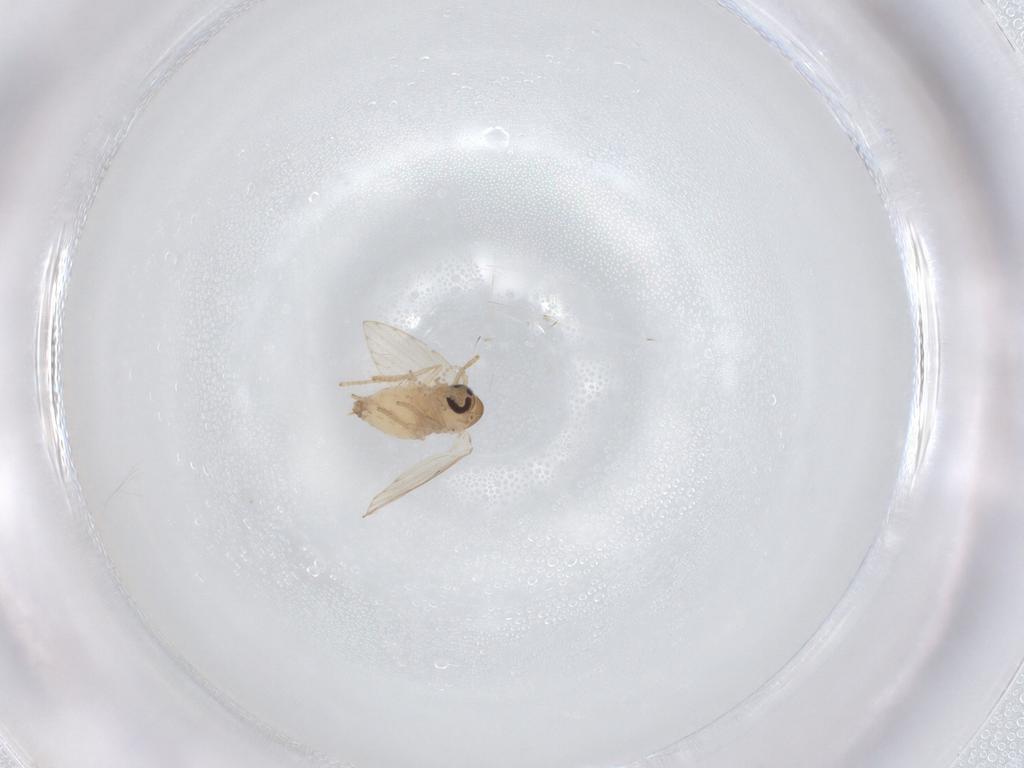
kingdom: Animalia
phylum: Arthropoda
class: Insecta
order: Diptera
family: Psychodidae
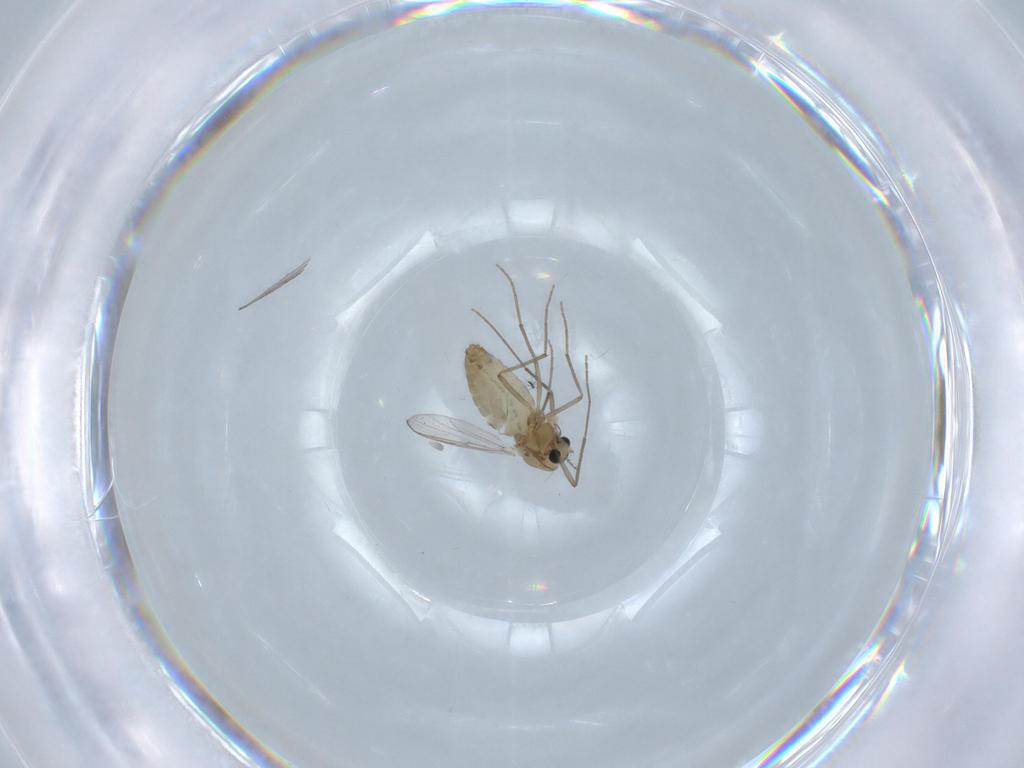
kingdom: Animalia
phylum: Arthropoda
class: Insecta
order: Diptera
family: Chironomidae
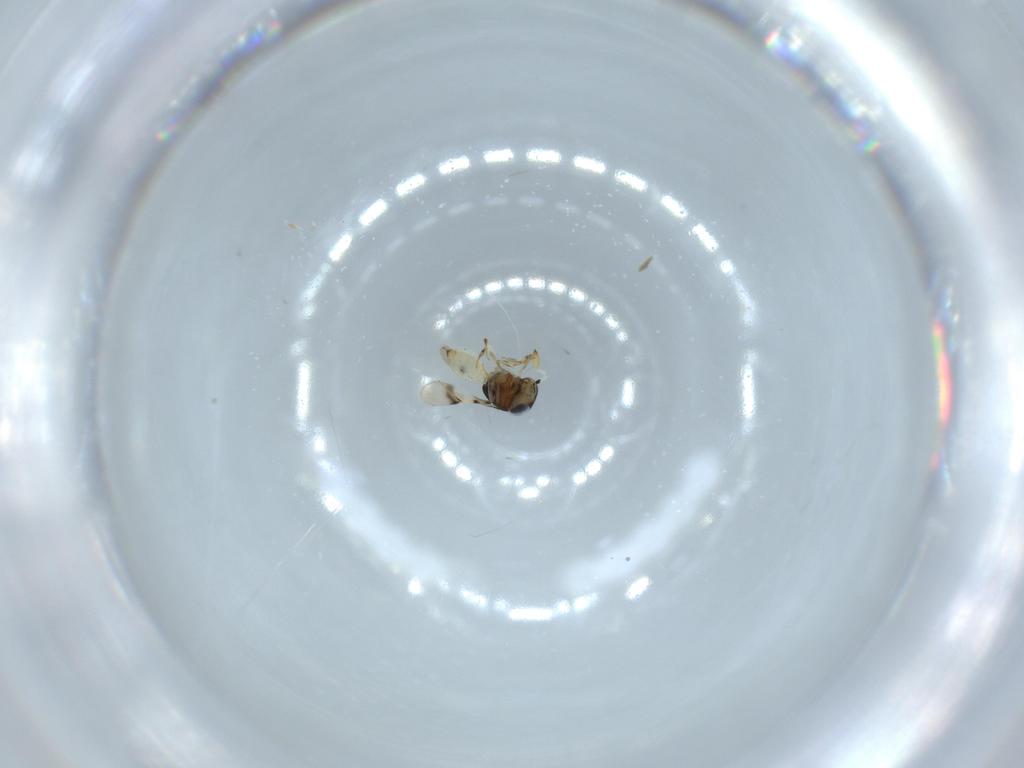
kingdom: Animalia
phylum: Arthropoda
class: Insecta
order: Hymenoptera
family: Scelionidae
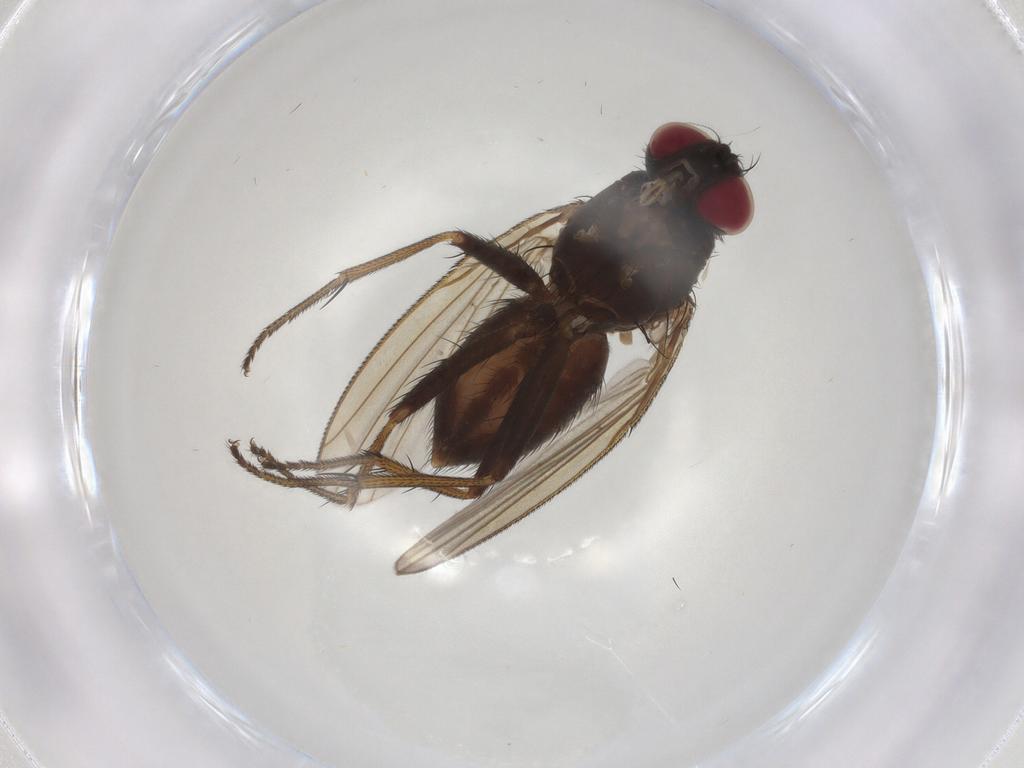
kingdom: Animalia
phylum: Arthropoda
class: Insecta
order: Diptera
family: Muscidae
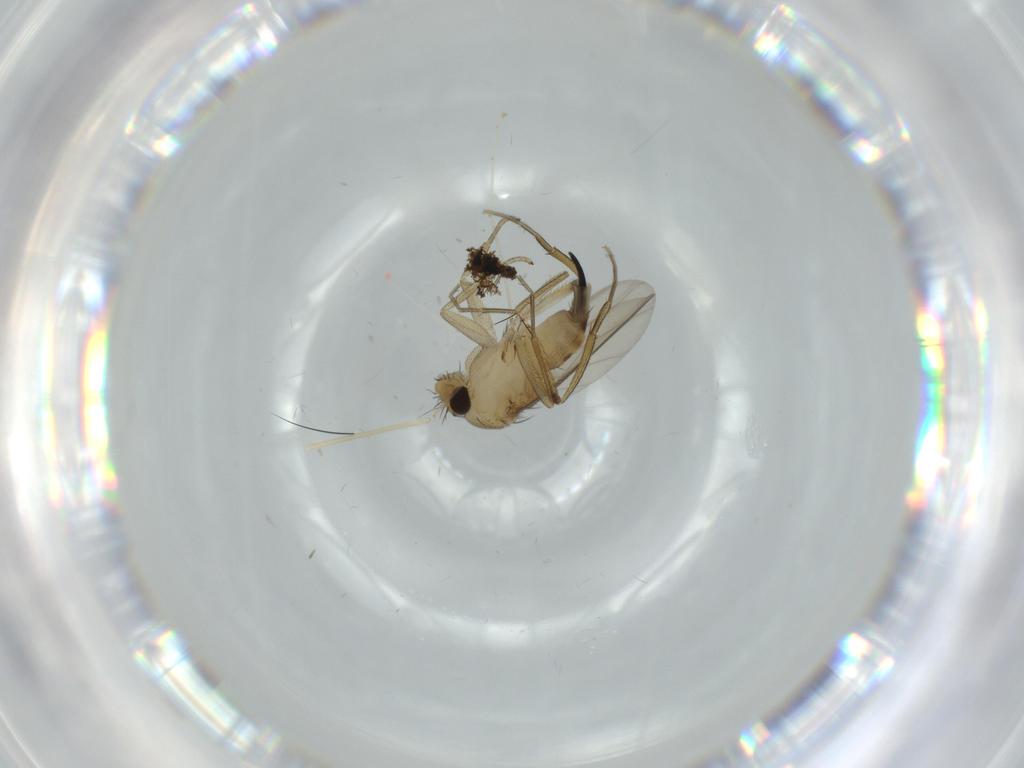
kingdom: Animalia
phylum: Arthropoda
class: Insecta
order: Diptera
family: Phoridae
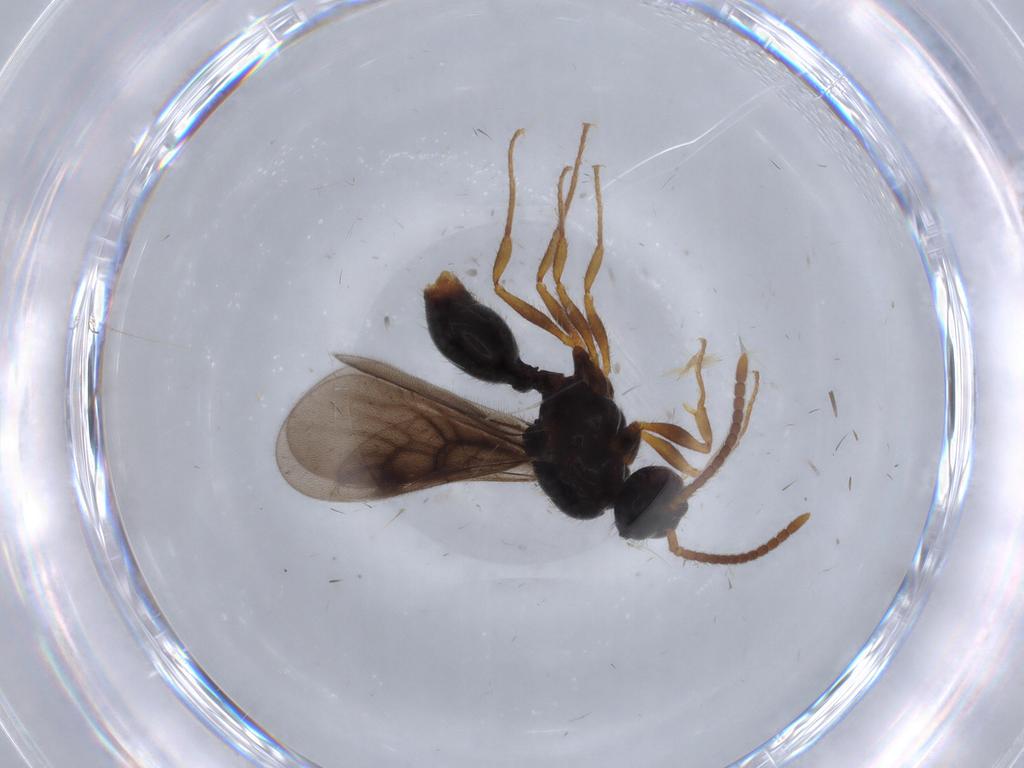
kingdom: Animalia
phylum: Arthropoda
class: Insecta
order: Hymenoptera
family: Formicidae
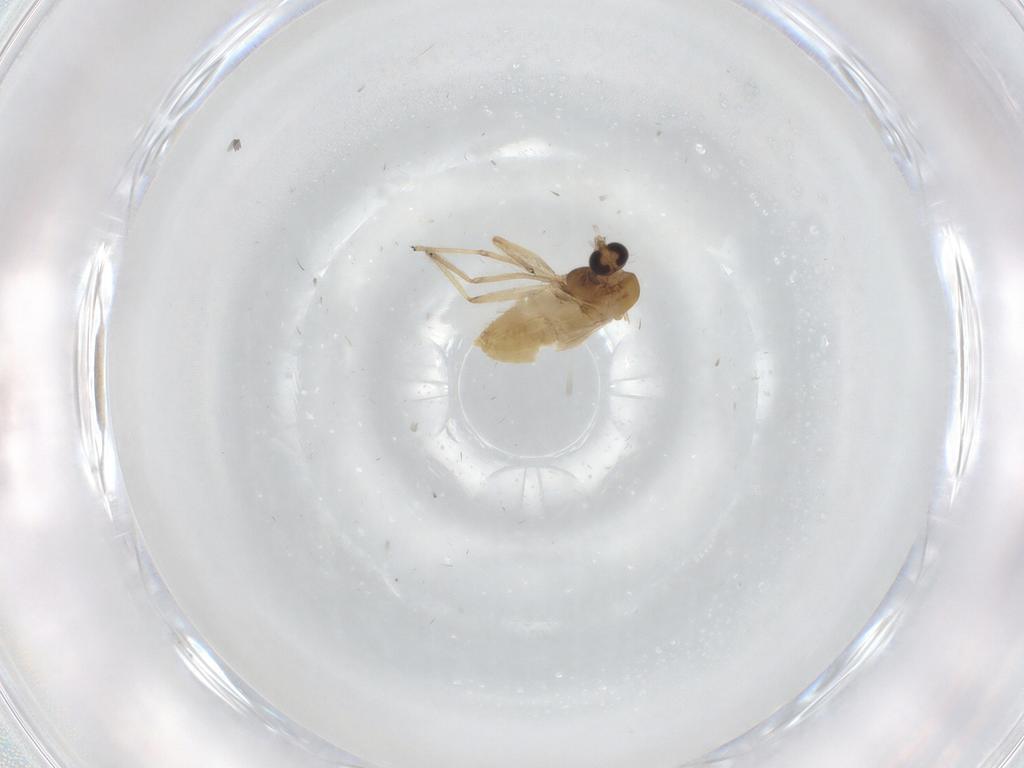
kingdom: Animalia
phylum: Arthropoda
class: Insecta
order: Diptera
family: Chironomidae
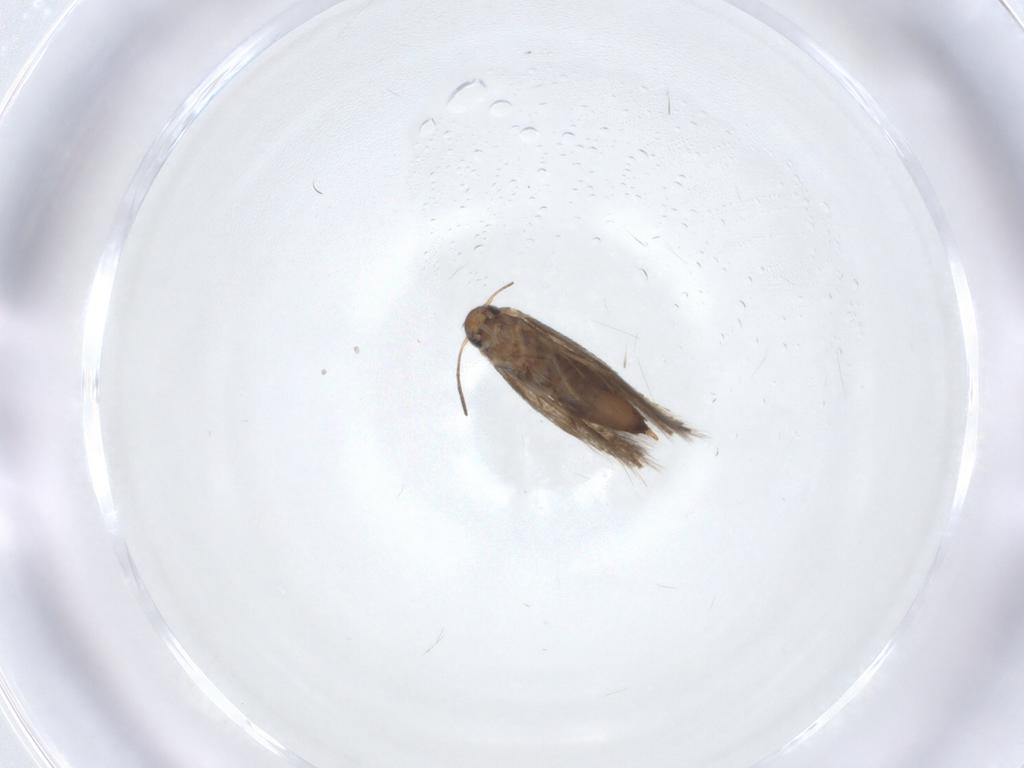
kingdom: Animalia
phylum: Arthropoda
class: Insecta
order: Lepidoptera
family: Heliozelidae
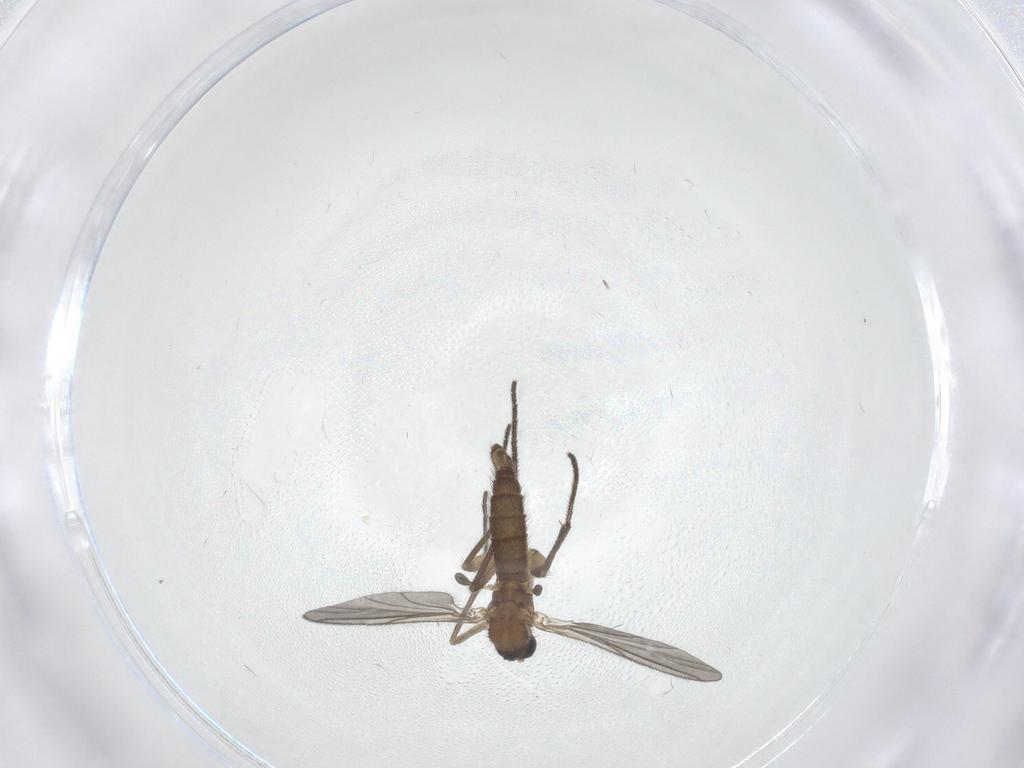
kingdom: Animalia
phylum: Arthropoda
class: Insecta
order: Diptera
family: Sciaridae
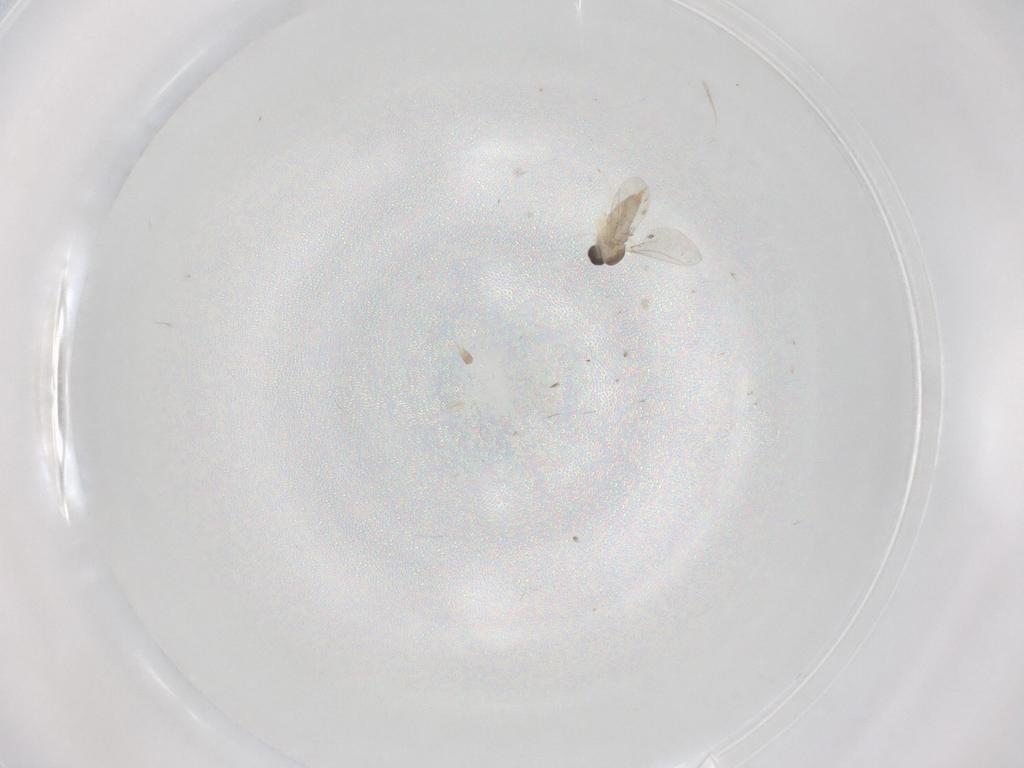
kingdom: Animalia
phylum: Arthropoda
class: Insecta
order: Diptera
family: Cecidomyiidae
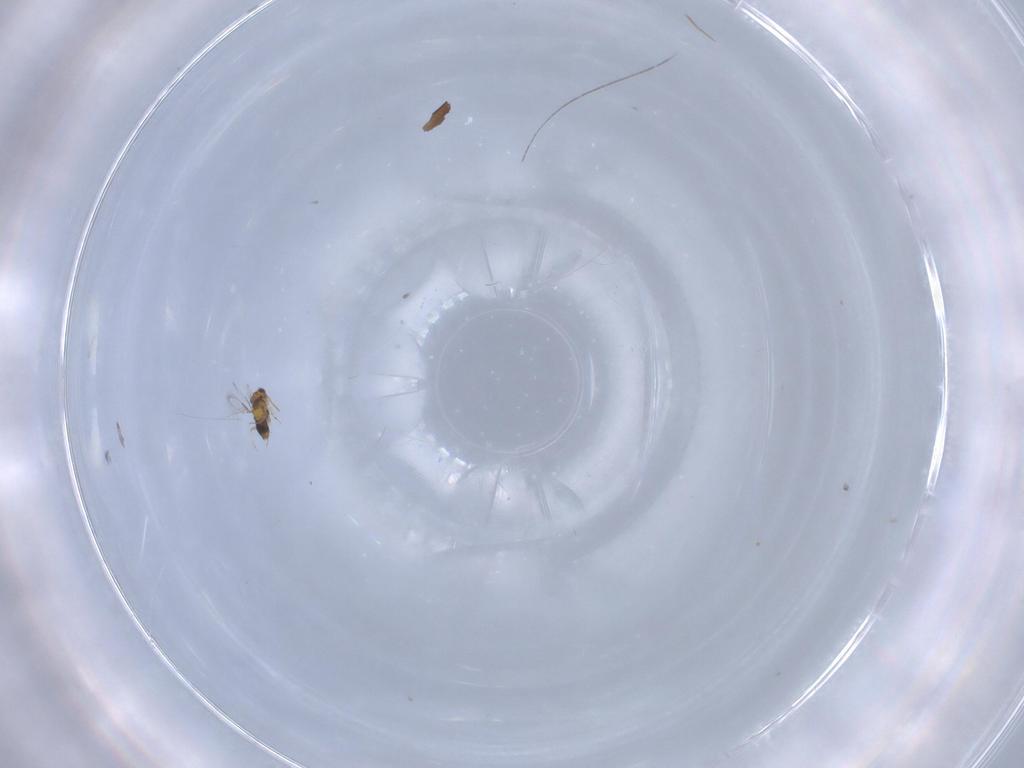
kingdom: Animalia
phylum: Arthropoda
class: Insecta
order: Hymenoptera
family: Aphelinidae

----------------------------------------

Copy out all of the lines above word for word, leaving the pictures out.

**Worked solution**
kingdom: Animalia
phylum: Arthropoda
class: Insecta
order: Diptera
family: Psychodidae
kingdom: Animalia
phylum: Arthropoda
class: Insecta
order: Diptera
family: Chironomidae
kingdom: Animalia
phylum: Arthropoda
class: Insecta
order: Hymenoptera
family: Scelionidae
kingdom: Animalia
phylum: Arthropoda
class: Insecta
order: Diptera
family: Muscidae
kingdom: Animalia
phylum: Arthropoda
class: Insecta
order: Diptera
family: Phoridae
kingdom: Animalia
phylum: Arthropoda
class: Insecta
order: Hymenoptera
family: Formicidae
kingdom: Animalia
phylum: Arthropoda
class: Insecta
order: Diptera
family: Chironomidae
kingdom: Animalia
phylum: Arthropoda
class: Insecta
order: Lepidoptera
family: Heliozelidae
kingdom: Animalia
phylum: Arthropoda
class: Insecta
order: Diptera
family: Sciaridae
kingdom: Animalia
phylum: Arthropoda
class: Insecta
order: Diptera
family: Cecidomyiidae
kingdom: Animalia
phylum: Arthropoda
class: Insecta
order: Hymenoptera
family: Aphelinidae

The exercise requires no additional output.